If any reader of The Press would like to know what happens when you touch a match to a little powder in the bottom of the box, it will not be necessary to try it. Just ask Maynard Prock, 12, who is now spending much of his time with his father at the North Side store.

 

Maynard was out at the Prock place at Globe Monday, rummaging around the machine shed with Joe Bodwin, 11. The two boys found a little covered box, with powder in the bottom. This powder was a challenge. Just what would it do if a match touched to it?

 

The boys took the box outside, pried off the cover and touched the match. The powder did the rest. Maynard ran to the store, where Grandfather Linus Prock was. The grandfather took a good look at the boy’s face, put out the fire still burning the top of his shirt and rushed to the phone to arrange for the doctor.

 

The phone call was to Harold Prock, the boy’s father, who asked for the doctor to stay at his office into the noon hour. The grandfather brought the boy to the father and the father hurried him to the doctor.
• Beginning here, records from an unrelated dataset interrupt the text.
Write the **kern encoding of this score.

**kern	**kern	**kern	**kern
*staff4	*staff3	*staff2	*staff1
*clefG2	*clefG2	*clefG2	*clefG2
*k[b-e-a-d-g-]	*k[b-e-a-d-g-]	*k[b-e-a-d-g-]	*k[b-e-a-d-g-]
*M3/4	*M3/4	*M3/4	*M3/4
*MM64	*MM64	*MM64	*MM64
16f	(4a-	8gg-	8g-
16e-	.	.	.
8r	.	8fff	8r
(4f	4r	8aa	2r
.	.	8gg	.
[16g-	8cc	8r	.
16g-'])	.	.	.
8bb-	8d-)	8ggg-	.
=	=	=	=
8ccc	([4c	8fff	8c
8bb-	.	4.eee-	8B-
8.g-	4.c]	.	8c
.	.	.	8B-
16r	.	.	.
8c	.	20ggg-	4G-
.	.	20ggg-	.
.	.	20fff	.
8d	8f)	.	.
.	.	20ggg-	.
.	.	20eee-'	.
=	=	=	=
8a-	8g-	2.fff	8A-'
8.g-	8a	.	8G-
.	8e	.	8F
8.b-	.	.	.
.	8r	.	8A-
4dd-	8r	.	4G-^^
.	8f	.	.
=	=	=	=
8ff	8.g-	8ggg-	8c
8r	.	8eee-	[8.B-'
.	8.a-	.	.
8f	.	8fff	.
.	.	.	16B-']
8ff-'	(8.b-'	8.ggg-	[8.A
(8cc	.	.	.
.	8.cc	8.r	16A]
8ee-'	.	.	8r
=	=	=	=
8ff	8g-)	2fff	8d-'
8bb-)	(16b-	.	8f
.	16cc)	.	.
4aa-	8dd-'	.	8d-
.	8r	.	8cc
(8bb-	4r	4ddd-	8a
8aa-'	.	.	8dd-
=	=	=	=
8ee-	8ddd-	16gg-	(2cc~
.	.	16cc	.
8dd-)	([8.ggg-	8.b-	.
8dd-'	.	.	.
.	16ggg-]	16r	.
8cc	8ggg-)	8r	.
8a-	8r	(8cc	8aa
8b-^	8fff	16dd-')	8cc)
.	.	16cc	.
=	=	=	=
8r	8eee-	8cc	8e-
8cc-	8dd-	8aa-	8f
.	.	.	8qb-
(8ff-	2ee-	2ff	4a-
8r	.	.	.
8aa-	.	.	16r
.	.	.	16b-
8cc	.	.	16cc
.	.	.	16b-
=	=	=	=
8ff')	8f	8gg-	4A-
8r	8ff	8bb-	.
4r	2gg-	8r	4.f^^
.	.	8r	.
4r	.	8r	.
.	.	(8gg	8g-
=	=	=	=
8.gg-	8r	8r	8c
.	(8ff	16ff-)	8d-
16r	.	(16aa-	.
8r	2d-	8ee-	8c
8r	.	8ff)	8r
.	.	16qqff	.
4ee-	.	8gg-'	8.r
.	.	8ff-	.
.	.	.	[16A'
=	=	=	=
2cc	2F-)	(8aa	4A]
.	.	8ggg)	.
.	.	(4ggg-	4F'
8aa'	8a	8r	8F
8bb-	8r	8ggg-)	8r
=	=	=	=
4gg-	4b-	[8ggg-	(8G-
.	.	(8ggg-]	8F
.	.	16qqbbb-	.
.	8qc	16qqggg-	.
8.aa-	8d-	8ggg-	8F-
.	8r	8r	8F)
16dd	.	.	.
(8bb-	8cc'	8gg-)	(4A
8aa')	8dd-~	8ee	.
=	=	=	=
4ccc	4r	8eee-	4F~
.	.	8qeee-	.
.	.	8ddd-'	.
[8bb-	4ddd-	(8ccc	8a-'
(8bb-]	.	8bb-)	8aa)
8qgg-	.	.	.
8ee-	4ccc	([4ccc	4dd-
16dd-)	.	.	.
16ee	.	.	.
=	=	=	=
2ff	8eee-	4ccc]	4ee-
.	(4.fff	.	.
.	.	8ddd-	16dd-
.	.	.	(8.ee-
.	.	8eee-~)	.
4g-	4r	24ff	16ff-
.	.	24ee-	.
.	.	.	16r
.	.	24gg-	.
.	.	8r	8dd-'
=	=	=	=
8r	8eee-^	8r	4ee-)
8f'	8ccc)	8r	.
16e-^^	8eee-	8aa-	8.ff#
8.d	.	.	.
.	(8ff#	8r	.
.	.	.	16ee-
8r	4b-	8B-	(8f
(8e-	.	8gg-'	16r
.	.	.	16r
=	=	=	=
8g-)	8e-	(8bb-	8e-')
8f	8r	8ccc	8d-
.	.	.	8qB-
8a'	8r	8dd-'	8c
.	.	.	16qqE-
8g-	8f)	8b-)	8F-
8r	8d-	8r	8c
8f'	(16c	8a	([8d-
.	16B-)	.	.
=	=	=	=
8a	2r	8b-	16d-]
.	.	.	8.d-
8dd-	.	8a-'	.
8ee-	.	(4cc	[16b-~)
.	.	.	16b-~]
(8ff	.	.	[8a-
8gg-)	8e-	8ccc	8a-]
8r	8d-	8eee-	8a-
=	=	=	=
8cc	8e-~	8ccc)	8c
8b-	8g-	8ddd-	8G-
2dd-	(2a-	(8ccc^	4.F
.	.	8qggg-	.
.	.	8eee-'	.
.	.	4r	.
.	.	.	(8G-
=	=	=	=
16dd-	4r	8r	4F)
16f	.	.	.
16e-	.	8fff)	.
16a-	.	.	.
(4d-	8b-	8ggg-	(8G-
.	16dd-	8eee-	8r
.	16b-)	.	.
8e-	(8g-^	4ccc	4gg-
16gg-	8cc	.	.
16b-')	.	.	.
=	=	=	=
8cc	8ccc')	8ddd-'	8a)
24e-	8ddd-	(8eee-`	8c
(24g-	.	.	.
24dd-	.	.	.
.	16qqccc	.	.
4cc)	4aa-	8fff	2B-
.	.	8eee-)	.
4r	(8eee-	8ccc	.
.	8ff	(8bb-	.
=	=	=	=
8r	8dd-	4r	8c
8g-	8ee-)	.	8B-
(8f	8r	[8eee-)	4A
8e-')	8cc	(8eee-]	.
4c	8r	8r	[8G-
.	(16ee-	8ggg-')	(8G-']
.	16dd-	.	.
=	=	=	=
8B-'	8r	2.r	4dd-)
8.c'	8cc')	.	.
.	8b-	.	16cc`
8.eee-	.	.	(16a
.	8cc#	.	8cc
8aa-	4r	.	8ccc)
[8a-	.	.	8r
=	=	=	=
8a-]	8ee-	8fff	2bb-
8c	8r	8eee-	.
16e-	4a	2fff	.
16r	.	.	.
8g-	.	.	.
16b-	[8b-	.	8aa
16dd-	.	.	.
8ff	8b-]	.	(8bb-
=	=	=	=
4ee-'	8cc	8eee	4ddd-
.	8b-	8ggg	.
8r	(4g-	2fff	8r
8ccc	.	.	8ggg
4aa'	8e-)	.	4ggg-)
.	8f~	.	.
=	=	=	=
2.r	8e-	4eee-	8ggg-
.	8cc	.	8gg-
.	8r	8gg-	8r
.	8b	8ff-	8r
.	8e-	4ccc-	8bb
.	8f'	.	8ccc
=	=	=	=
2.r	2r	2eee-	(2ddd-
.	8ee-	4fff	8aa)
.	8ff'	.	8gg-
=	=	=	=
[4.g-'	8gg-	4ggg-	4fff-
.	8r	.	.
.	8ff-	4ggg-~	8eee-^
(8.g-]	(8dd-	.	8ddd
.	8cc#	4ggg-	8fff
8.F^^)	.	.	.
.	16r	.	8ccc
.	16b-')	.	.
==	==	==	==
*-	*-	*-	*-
The doctor put the bandages pretty much everywhere on the face and neck where the powder burned. That leaves only a very little of Maynard’s face showing through. The lips and nostrils and the eyes are still out to the world, but that is about all. The eyes are minus the lashes, and the right eye is bloodshot.

 

The Bodwin boy was slightly burned on the arm. At home nobody noticed it, and Joe kept still with all the words he knew. But the women talk, and his mother found out – and after that, nobody knows.